Comissão especial do Conselho de Defesa dos Direitos da Pessoa Humana analisa seis casos emblemáticos de violações contra atingidos por barragens. Problemas de Tucuruí podem se repetir no Madeira, avaliam especialistas

SÃO PAULO – Desde a passagem da relatora especial da ONU, Hina Jilani, pelo Brasil no final de 2005, oportunidade em que visitou a hidrelétrica de Campos Novos, na divisa de SC e RS, e recebeu do Movimento dos Atingidos por Barragens (MAB) uma série de denuncias de violações dos direitos humanos contra as empresas construtoras da usina, o MAB tem buscado pautar os problemas sofridos pelos atingidos junto aos órgãos competentes no país e na Organização dos Estados Americanos (OEA).

Encaminhadas ao Conselho de Defesa dos Direitos da Pessoa Humana (CDDPH), órgão ligado ao Ministério da Justiça, as denúncias deram início a um processo de levantamento de violações contra trabalhadores e comunidades atingidos por barragens em todo o país, que resultou na apresentação de mais de 70 casos.
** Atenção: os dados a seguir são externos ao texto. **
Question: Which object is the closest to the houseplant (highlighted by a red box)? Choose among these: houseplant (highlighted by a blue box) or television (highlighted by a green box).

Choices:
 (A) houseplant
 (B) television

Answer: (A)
Destes, 12 foram formalizados em denúncias e, no início do ano, seis foram encaminhados para investigação por uma comissão especial do CDDPH, composta por membros do Ministério Público Federal, Defensoria Pública da União, Ministérios do Meio Ambiente e de Minas e Energia e do próprio MAB.

Segundo o defensor público da União, João Paulo Dorini, os seis casos da comissão - a barragem de Acauã, na Paraíba, e as hidrelétricas de Foz do Chapecó, em Santa Catarina, Tucuruí, no Pará, Aimorés, Emboque e Fumaça, em Minas Gerais, e Cana Brava, em Goiás – foram selecionados por representarem realidades diferentes mas significativas do conjunto das denuncias apresentadas.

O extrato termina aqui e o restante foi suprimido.